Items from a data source
-- Opening Marker --
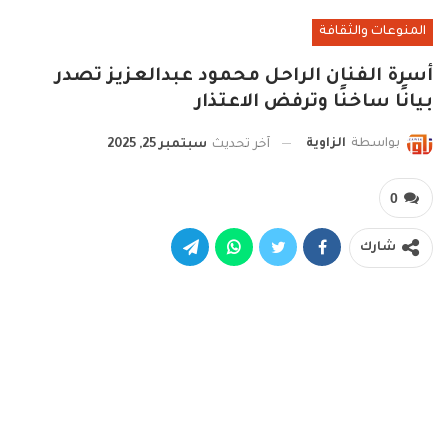
المنوعات والثقافة
أسرة الفنان الراحل محمود عبدالعزيز تصدر
بيانًا ساخنًا وترفض الاعتذار
بواسطة
الزاوية
آخر تحديث
سبتمبر 25, 2025
0
شارك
-- Closing Marker --
### To do
Select each line in the records that contains the string "تصدر". Case counts when matching.

### Response for this exercise
أسرة الفنان الراحل محمود عبدالعزيز تصدر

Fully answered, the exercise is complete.